**Wybrany fragment:**
—————

EUROPEJSKO
- Budowanie silnej pozycji Polski w Unii Europejskiej — opartej na solidarności, partnerstwie i współodpowiedzialności.
- Dążenie do pogłębienia integracji europejskiej, w tym stopniowej federalizacji UE — opartej na demokratycznych instytucjach, wspólnych standardach i zrównoważonym rozwoju.
- Reforma strefy euro — wspólna waluta tylko wraz z unią fiskalną.
- Zniesienie prawa weta w Radzie UE na rzecz większości kwalifikowanej — dla sprawniejszego i bardziej sprawiedliwego podejmowania decyzji.
- Wspieranie wszystkich państw i społeczeństw europejskich, które podzielają wartości demokratyczne i praworządność w ich drodze do członkostwa w UE, w tym m.in. Ukrainy, Mołdawii, Gruzji, krajów Bałkanów Zachodnich.

—————

**Wpisy:**
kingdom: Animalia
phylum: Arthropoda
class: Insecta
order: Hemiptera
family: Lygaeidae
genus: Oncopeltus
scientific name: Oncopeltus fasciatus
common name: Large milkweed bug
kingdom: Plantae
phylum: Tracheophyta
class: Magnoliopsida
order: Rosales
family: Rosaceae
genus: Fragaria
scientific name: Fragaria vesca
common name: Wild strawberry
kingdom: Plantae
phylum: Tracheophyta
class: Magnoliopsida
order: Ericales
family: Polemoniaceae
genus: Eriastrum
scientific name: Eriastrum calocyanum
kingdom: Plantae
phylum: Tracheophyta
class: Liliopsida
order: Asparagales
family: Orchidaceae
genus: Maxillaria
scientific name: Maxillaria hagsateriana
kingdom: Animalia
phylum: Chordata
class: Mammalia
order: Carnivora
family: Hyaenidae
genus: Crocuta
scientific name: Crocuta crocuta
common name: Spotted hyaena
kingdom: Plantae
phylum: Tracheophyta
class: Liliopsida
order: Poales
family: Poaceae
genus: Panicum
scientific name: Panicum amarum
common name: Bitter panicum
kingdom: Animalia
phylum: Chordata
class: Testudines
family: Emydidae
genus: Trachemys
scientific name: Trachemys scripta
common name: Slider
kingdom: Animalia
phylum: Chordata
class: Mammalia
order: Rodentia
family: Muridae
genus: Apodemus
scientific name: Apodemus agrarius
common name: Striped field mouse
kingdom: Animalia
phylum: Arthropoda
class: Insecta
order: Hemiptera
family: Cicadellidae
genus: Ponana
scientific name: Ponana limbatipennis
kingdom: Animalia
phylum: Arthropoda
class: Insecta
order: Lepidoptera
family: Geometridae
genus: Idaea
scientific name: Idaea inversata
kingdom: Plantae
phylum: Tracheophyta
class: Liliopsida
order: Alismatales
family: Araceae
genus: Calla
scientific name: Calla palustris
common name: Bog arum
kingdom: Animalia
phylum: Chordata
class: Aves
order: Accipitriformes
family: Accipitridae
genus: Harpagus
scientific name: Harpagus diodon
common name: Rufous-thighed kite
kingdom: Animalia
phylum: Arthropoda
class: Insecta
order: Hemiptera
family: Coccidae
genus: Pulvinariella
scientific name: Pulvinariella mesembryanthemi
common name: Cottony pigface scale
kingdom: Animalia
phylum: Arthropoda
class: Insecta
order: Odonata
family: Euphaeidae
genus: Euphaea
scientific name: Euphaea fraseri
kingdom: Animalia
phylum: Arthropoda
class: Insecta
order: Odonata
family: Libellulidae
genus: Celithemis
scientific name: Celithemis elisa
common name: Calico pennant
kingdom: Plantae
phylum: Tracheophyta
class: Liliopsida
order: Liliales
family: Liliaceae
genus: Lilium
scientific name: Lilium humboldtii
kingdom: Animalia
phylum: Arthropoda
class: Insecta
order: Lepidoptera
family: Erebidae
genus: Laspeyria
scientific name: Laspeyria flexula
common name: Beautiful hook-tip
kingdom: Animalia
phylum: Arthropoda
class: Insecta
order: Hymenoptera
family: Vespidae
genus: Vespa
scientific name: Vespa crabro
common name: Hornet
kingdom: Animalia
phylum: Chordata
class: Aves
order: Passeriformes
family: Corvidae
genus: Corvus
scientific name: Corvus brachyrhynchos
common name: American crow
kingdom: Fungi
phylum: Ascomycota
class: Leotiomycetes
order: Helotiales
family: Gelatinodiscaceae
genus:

—————

**Zadania:**
• a. Przepisz z fragmentu o Unii Europejskiej wszystko od „- Dążenie do” aż po „i zrównoważonym rozwoju.”, zamieniając „federalizacji” na „unifikacji”.
• b. Odpowiedz na pytania do fragmentu o Unii Europejskiej:
(i) Na czym ma się opierać silna pozycja Polski w Unii Europejskiej?
(ii) Pod jakim warunkiem ma istnieć wspólna waluta?
(iii) Co ma zastąpić prawo weta w Radzie UE?

**Odpowiedzi do zadań:**
• a.
- Dążenie do pogłębienia integracji europejskiej, w tym stopniowej unifikacji UE — opartej na demokratycznych instytucjach, wspólnych standardach i zrównoważonym rozwoju.

• b.
(i) Na solidarności, partnerstwie i współodpowiedzialności.
(ii) Tylko wraz z unią fiskalną.
(iii) Większość kwalifikowana.